課題文:
********************

造形コントローラ13(図1図10参照)は、造形部11を、生成されたプログラムに従って駆動して、積層造形物の粗形材71Cにビード79A,79B,79C,・・・を順次に並設し、第1層目のビード層(層状体H1)を形成する。そして、第1層目のビード層(層状体H1)の上に第2層目のビード(層状体H2)79D,79E,・・・を順次に並設する。
【0067】
造形コントローラ13は、各ビード79A~79E,・・・の形成時に、上記したプログラムに従ってトーチ17を図中奥側(紙面垂直方向)に向けて移動させ、シールドガスG雰囲気中で発生させたアークによりビード形成の目標位置付近を加熱する。そして、加熱により溶融した溶加材Fmが目標位置で凝固することで、新たなビードが形成される。これにより、図7に示す粗形状のビード層が形成される。ビード層が形成された積層造形領域75は、その後の適宜な加工によって所望のブレード55の形状に仕上げられる。
【0068】
ここで、本構成においては、積層造形領域75をビードで形成する際に、積層造形領域75を超えた領域までビードを連続して形成し、この連続して形成されたビードから試験片を作製する。
【0069】
図17は試験片を内包する試験片部分81が形成されたスクリュー形状の積層造形物51の斜視図である。
積層造形物51には、ブレード55の軸方向端部に試験片部分81が、ビード形成方向Vbに沿って配置される。つまり、前述した図2に示すように、ブレード55となる製品部分27に、余盛り部分35と、余盛り部分35を介して接続される試験片部分81とを、製品部分27(ブレード55)となるビードを延ばして連続して形成する。
【0070】
この場合、図2に示すベース板23は、図17に示す軸体53に相当するベース材に相当する。
【0071】
ここで例示する積層造形物51は、ブレード55の半径方向の高さが60mm以上のスクリューロータである。試験片部分81は、ビードの形成方向に沿った積層造形物51の必要領域の外側で、余分に、試験片サイズに1~15mmを加えた長さを連続して形成する。そして、造形後に積層造形物51から試験片部分81を切削加工等の適宜な機械加工によって切り出す。切り出された試験片部分81は、例えば、シャルピー衝撃試験の試験片サイズ(55mm×10mm×10mm)に仕上げられる。一方、製品部分となるブレード55は、切削加工等により最終形状に仕上げられる。
【0072】
試験片部分81の切り出しは、積層造形物51の形状データを用いて、NC加工機により切断することでも行える。その場合、試験片部分81の3次元座標や切断面を求めて切断位置を指定すればよい。具体的には、試験片部分81を切り出す加工手順のプログラムを、積層造形物の積層モデルの設計と共に作成しておけばよい。そして、積層造形物の造型後に切り出しのプログラムを実行すれば、所望の試験片部分81が切り出される。更に、最終的な試験片形状まで仕上げるプログラムを作成し、これを実行して試験片を作製すれば、効率よく試験片が得られる。

********************

(姿勢推定データ)
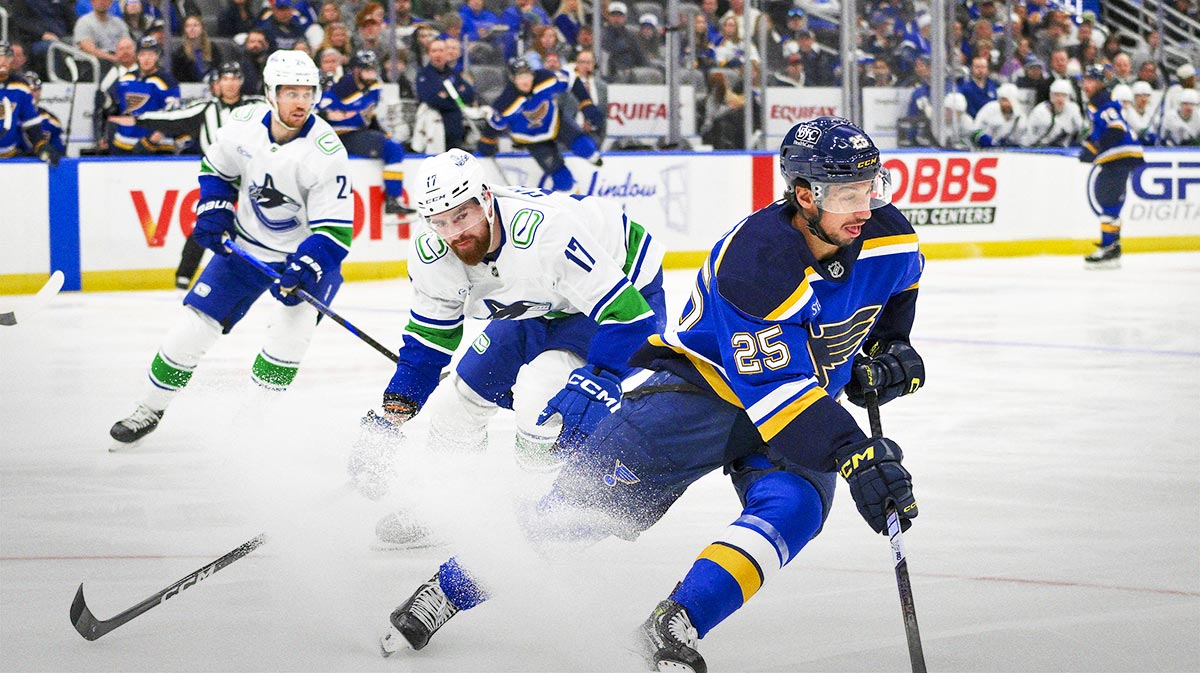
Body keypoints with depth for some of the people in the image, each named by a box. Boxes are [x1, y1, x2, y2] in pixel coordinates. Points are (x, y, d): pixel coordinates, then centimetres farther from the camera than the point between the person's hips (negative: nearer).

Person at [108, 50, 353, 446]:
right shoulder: (244, 124, -13)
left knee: (292, 327, -25)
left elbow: (335, 230, -24)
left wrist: (303, 270, -37)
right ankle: (150, 410, 21)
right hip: (245, 245, 4)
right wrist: (212, 212, -5)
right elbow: (216, 169, 9)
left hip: (305, 251, -3)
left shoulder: (326, 152, -25)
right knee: (194, 325, 2)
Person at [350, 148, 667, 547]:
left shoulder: (546, 230, -40)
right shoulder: (433, 255, -17)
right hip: (539, 308, 8)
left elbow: (625, 312, -38)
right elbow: (428, 337, 1)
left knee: (540, 400, -28)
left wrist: (596, 384, -46)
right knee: (463, 395, 4)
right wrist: (392, 414, -2)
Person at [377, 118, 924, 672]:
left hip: (805, 399, 5)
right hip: (703, 382, -5)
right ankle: (446, 590, 2)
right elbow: (774, 388, -37)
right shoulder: (753, 260, -33)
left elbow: (892, 292, 17)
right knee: (594, 494, -12)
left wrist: (888, 355, 1)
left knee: (792, 506, -27)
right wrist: (854, 456, -44)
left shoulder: (888, 237, -12)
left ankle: (675, 625, -26)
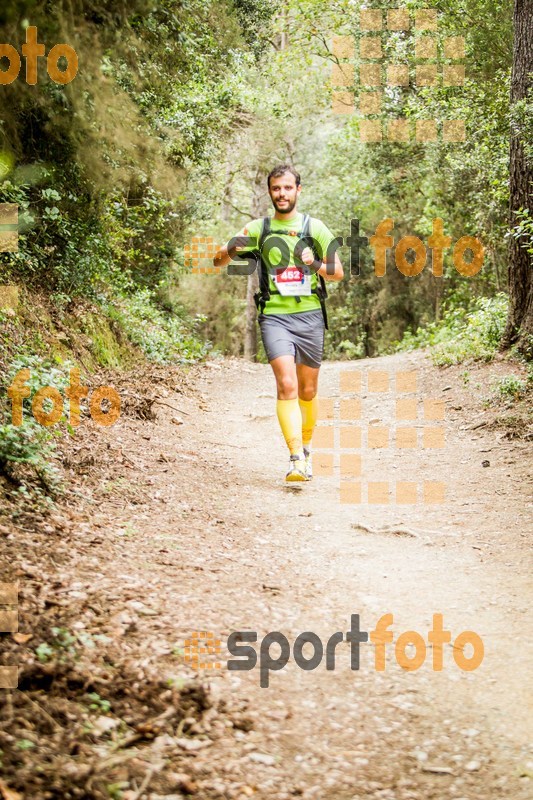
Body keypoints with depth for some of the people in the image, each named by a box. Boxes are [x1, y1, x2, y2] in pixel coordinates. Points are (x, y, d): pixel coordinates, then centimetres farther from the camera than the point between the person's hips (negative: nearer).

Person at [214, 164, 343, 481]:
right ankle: (297, 459, -22)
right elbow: (218, 262, 4)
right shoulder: (257, 229, 7)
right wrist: (229, 250, -19)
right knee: (287, 385, -18)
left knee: (308, 390, 12)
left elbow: (338, 272, 7)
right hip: (275, 315, -1)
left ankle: (306, 445, 34)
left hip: (310, 315, 1)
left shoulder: (315, 227, 7)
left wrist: (315, 265, -13)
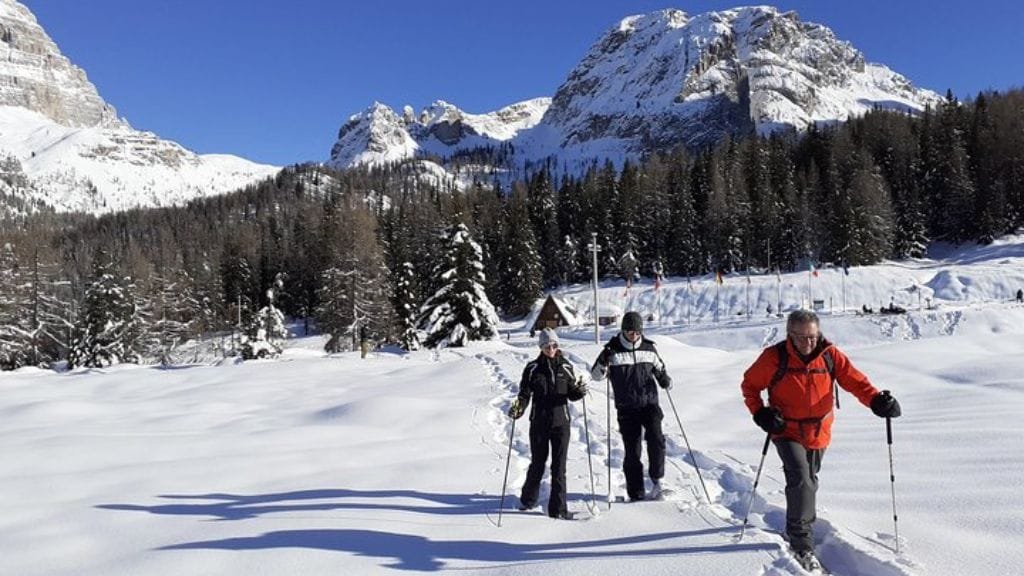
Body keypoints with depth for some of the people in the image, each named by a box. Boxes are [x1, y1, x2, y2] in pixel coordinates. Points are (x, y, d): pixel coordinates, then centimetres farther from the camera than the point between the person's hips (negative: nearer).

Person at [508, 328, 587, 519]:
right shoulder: (533, 368, -1)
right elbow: (524, 394, -2)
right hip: (539, 422, -1)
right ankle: (528, 499, 34)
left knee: (559, 467, 0)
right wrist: (518, 408, -20)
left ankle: (558, 508, 7)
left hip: (561, 422, 1)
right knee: (538, 464, 11)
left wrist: (580, 391, -13)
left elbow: (572, 395, 8)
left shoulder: (566, 367, 4)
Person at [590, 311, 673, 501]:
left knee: (656, 440, -19)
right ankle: (636, 493, 13)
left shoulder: (650, 348, 4)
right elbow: (596, 375, -1)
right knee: (632, 452, 2)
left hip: (650, 404, 1)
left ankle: (656, 477, 4)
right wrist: (603, 362, -21)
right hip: (626, 409, -1)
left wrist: (664, 380, -2)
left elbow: (659, 368, 20)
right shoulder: (613, 350, -3)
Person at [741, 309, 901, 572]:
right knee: (800, 481, -19)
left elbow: (854, 379, -12)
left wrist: (876, 400, -30)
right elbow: (750, 384, -4)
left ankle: (798, 525, 47)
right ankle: (801, 544, -7)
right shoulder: (775, 357, -15)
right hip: (787, 432, -4)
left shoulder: (829, 354, -8)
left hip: (818, 433, 4)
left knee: (808, 482, 21)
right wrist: (760, 412, -18)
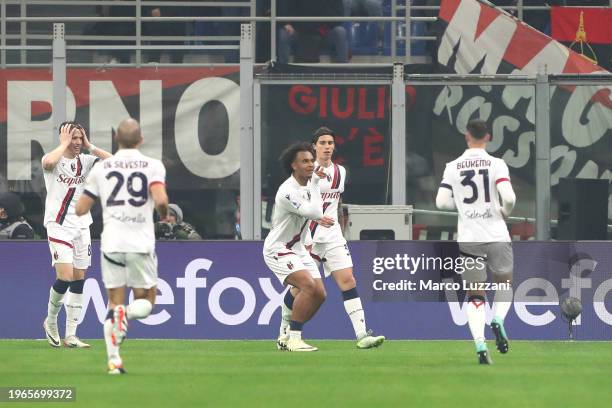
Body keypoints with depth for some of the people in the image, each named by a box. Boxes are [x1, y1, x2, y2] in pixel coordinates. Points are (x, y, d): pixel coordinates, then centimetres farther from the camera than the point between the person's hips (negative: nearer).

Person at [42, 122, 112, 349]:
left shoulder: (86, 161, 8)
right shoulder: (54, 159, -6)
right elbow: (48, 163, -31)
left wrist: (89, 146, -4)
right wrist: (65, 143, -17)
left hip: (81, 226, 5)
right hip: (58, 226, -5)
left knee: (79, 280, 3)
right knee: (65, 277, -16)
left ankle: (70, 336, 7)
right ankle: (51, 320, 10)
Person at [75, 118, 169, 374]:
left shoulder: (101, 168, 7)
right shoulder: (153, 166, 0)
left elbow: (80, 209, 10)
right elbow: (161, 200, -16)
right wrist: (164, 216, 7)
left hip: (111, 243, 2)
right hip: (142, 243, -1)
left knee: (114, 302, 11)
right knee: (145, 302, 13)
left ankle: (113, 360, -6)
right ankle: (127, 314, -24)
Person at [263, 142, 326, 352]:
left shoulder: (307, 185, 6)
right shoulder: (288, 191, -25)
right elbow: (315, 214, -29)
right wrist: (315, 185, -22)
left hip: (297, 248, 9)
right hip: (277, 249, -9)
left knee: (319, 294, 1)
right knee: (308, 286, -27)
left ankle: (287, 337, 14)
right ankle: (293, 339, -21)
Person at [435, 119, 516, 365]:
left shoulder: (453, 167, 2)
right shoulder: (496, 164, -4)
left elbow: (442, 202, -3)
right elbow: (509, 197, -15)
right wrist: (504, 212, 7)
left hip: (468, 239, 1)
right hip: (496, 235, -1)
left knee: (474, 297, 7)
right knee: (505, 284, 20)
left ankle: (480, 344, -12)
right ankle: (498, 320, -9)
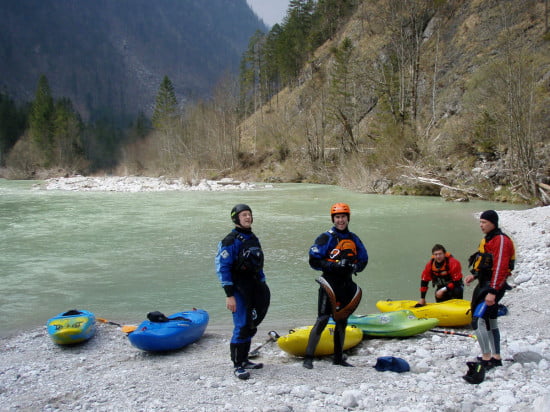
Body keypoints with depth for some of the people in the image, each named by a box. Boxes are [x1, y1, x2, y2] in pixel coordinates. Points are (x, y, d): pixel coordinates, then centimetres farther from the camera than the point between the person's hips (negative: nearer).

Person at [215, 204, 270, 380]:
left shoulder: (253, 239, 14)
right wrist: (229, 295, -19)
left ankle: (244, 360, 25)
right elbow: (222, 268, -15)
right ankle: (237, 366, 1)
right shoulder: (230, 241, -11)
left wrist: (262, 286, 18)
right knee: (241, 327, -9)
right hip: (239, 289, -8)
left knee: (250, 326, 13)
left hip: (254, 286, 8)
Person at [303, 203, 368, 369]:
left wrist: (355, 266, -7)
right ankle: (308, 357, -6)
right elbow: (314, 261, -10)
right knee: (322, 320, -11)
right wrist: (334, 266, -21)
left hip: (347, 284, 6)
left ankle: (338, 358, 25)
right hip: (330, 283, -6)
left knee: (342, 321, 13)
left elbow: (363, 259, 15)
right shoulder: (326, 238, -6)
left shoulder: (353, 239, 11)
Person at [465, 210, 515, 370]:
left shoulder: (501, 240, -16)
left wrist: (492, 292, -27)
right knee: (490, 321, 16)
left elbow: (500, 268, -23)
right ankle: (496, 358, 25)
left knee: (478, 320, -15)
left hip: (493, 286, -11)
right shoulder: (488, 239, 17)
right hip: (485, 284, 11)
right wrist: (474, 275, 10)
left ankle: (486, 359, -9)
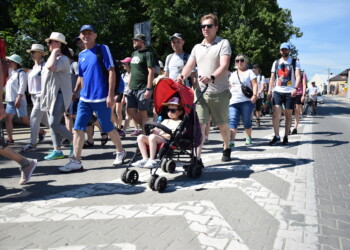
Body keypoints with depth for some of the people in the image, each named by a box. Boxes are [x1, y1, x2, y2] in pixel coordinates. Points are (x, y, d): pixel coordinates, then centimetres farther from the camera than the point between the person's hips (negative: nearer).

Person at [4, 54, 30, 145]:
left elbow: (22, 87, -17)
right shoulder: (12, 73, 18)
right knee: (7, 118, -1)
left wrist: (18, 99, -22)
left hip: (19, 100, -8)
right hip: (10, 100, 8)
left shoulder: (21, 73, -8)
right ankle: (10, 139, 0)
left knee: (24, 120, -5)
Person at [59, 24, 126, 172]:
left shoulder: (102, 49, -2)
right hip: (85, 98, 6)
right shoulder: (81, 55, 14)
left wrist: (110, 94, -15)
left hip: (101, 98, -6)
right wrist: (84, 92, 15)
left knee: (108, 128, 5)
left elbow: (111, 71, -9)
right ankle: (76, 161, 2)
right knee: (78, 128, -2)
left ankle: (120, 152, 27)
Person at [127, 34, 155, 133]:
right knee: (130, 110, 6)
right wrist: (129, 86, 18)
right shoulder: (134, 54, 18)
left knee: (142, 112, -4)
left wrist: (148, 89, -19)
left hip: (143, 89, -8)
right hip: (132, 89, 8)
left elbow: (151, 72, -13)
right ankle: (145, 127, 21)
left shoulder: (148, 54, -6)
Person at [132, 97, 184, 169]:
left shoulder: (179, 122, 8)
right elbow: (156, 130, 25)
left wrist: (161, 134, -11)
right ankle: (145, 159, -13)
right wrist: (154, 131, 2)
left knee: (152, 137, -35)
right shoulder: (165, 121, 31)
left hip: (168, 141, -7)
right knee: (140, 137, -13)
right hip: (158, 139, 8)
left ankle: (152, 160, -28)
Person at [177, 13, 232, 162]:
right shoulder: (197, 47, 14)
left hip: (220, 92, -3)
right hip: (201, 92, 3)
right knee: (199, 124, -7)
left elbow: (224, 66, -15)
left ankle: (227, 148, 37)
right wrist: (182, 76, -16)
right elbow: (189, 66, 7)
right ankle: (197, 158, -7)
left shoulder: (223, 44, -1)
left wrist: (211, 77, -34)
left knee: (222, 124, 11)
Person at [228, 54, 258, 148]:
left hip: (246, 101, -3)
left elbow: (254, 84, -1)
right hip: (233, 102, 3)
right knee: (232, 121, -13)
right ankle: (231, 141, -22)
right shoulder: (233, 74, 24)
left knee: (247, 121, 2)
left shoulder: (249, 72, 10)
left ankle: (248, 138, 24)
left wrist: (254, 95, -15)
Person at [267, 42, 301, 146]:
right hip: (277, 91, 2)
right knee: (276, 113, -11)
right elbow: (272, 78, 16)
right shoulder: (276, 62, 16)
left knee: (288, 115, 3)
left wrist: (295, 88, -22)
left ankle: (286, 137, 12)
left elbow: (298, 76, -5)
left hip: (290, 92, -1)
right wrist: (269, 91, 8)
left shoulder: (295, 62, 7)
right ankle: (276, 136, -5)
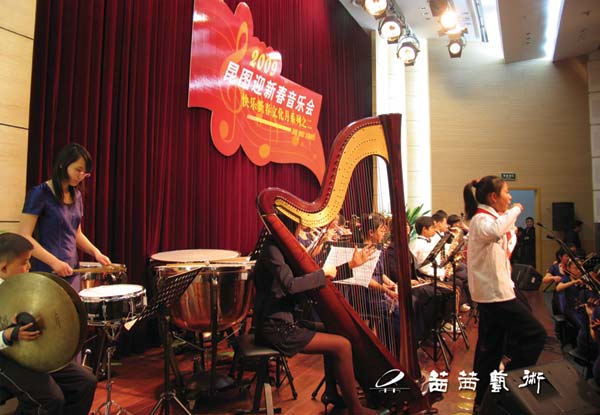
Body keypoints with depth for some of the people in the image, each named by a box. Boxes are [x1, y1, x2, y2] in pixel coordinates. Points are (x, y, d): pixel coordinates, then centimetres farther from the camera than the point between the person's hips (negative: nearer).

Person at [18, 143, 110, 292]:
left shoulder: (76, 195, 10)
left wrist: (95, 252, 1)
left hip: (71, 272, 6)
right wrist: (54, 262, -21)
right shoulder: (40, 193, -9)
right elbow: (24, 237, -13)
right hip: (47, 274, -6)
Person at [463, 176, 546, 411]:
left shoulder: (487, 218, 15)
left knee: (490, 348, 13)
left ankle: (483, 399, 21)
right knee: (535, 335, -4)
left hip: (491, 291, 10)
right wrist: (514, 211, -25)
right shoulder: (481, 219, -15)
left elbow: (503, 249, 26)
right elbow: (494, 232, -41)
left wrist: (511, 231, 14)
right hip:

********************

設問:
a: 課題文のうち、「積層造形物51には、ブレード」で始まり「相当するベース材に相当する。」で終わる部分を書き写すこと。
b: 課題文によると、切り出された試験片部分81は、たとえばどの試験の試験片サイズに仕上げられるか。

解答:
a:
積層造形物51には、ブレード55の軸方向端部に試験片部分81が、ビード形成方向Vbに沿って配置される。つまり、前述した図2に示すように、ブレード55となる製品部分27に、余盛り部分35と、余盛り部分35を介して接続される試験片部分81とを、製品部分27(ブレード55)となるビードを延ばして連続して形成する。
【0070】
この場合、図2に示すベース板23は、図17に示す軸体53に相当するベース材に相当する。

b: シャルピー衝撃試験の試験片サイズ（55mm×10mm×10mm）に仕上げられる。